Il faut comprendre que la hausse des marchés ces dernières années s’est effectuée sur une ligne de crête entre ces deux écueils. Ainsi la Banque centrale américaine (Fed) a pu cesser ses achats d’obligations en octobre 2014 sans que les marchés ni obligataires ni d’actions ne s’en émeuvent durablement. Car pendant cette période, croissance et inflation n’étaient ni trop fortes ni trop faibles. De plus, la Banque centrale européenne commençait son propre programme d’achats d’actifs peu après (2015).

Croissance économique

Lors de la frayeur que le vote britannique en faveur du Brexit provoqua sur les marchés en juin 2016, les banques centrales purent immédiatement apaiser les investisseurs en les assurant de leur soutien si nécessaire.

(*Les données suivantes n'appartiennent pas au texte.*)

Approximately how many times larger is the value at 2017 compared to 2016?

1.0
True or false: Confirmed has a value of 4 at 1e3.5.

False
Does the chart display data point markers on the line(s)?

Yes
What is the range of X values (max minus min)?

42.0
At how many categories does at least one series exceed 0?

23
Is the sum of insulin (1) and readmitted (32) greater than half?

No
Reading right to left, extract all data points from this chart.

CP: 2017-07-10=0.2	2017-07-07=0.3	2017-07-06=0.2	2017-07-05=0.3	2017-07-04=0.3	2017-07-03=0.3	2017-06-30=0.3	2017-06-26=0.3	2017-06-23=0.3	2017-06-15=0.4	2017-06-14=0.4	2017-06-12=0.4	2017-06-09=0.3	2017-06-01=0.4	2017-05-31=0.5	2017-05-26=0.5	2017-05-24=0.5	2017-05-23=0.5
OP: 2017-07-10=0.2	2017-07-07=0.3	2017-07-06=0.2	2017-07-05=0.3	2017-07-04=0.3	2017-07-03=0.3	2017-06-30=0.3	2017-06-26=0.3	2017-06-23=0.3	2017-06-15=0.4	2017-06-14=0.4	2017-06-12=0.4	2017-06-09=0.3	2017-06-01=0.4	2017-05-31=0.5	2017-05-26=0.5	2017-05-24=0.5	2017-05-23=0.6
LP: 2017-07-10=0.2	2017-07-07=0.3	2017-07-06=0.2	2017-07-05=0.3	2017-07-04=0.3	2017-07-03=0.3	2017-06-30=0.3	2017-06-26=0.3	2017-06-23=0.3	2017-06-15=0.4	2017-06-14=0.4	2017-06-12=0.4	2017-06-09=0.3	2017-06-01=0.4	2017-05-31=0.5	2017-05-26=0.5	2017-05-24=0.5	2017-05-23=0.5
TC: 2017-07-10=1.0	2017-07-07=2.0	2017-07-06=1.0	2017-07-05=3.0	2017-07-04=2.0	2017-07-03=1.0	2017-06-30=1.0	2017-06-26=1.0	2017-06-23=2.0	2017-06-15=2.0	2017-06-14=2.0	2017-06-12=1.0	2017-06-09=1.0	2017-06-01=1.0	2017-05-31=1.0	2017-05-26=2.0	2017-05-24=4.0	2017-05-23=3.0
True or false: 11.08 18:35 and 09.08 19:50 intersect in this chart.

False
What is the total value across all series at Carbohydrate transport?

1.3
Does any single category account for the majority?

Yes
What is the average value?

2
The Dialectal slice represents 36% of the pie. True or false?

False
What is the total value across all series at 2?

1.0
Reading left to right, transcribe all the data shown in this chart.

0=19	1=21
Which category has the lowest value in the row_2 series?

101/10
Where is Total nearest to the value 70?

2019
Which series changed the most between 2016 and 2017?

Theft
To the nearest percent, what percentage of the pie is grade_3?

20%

En 2017 culmina dans le meilleur des mondes car la croissance économique commença enfin de repartir (ce qui renforça les marchés d’actions), mais sans que l’inflation n’accélère (ce qui permit aux banques centrales de tempérer leur appétit de normalisation monétaire).

Les investisseurs doivent comprendre que les moteurs de performances auxquels ils s’étaient habitués s’inversent

Aujourd’hui, le scénario de sortie « par le haut » des longues années de soutien monétaire se précise. Et toutes les grandes banques centrales s’apprêtent donc à réduire voire à inverser leurs interventions. C’est une bonne nouvelle pour l’économie. Mais les investisseurs doivent comprendre que les moteurs de performances auxquels ils s’étaient habitués s’inversent. La baisse continue des taux d’intérêt n’a plus lieu d’être, et ces derniers doivent retrouver un niveau normal, que la distorsion opérée par l’intervention des banques centrales avait amenés à des extrêmes, déconnectés de la réalité économique.

Versant de l’huile sur le feu, la réforme fiscale de l’administration Trump creuse le déficit budgétaire américain, augmentant les besoins de financement du Trésor, au moment même où la Fed entreprend de se désengager. Les taux d’intérêts sont donc doublement sous tension. En Europe, il est patent que les rendements de la dette souveraine allemande, même après leur remontée à 0,75 % ces derniers jours, ne correspondent toujours pas à leur niveau « normal ».

Réalité des prix

Les marchés doivent désormais revenir à la réalité des prix, et il est compréhensible que le réveil d’un long rêve doré constitue un ajustement douloureux. Quand le prix des actions et des obligations, après une période d’instabilité, se sera ajusté à la nouvelle réalité, alors il conviendra de s’assurer que l’économie va toujours aussi bien, et peut devenir le nouveau moteur des marchés actions, à partir de valorisations assainies. Il y aurait dans ce cas des niveaux d’entrée sur les marchés d’actions à ne pas manquer.

C’est ce qui s’était produit, par exemple, après la forte correction de marché d’octobre 1987. En cas de ralentissement économique en revanche, les banques centrales n’auraient d’autre choix que de se précipiter de nouveau au chevet des marchés. Cela rassurerait certainement dans un premier temps, mais constituerait un constat d’échec cuisant. C’est là que réside le véritable risque : que l’économie s’avère trop fragile encore pour encaisser ce regain de stress financier, et que les signaux de croissance et d’inflation s’inversent de nouveau. Réponse dans quelques mois.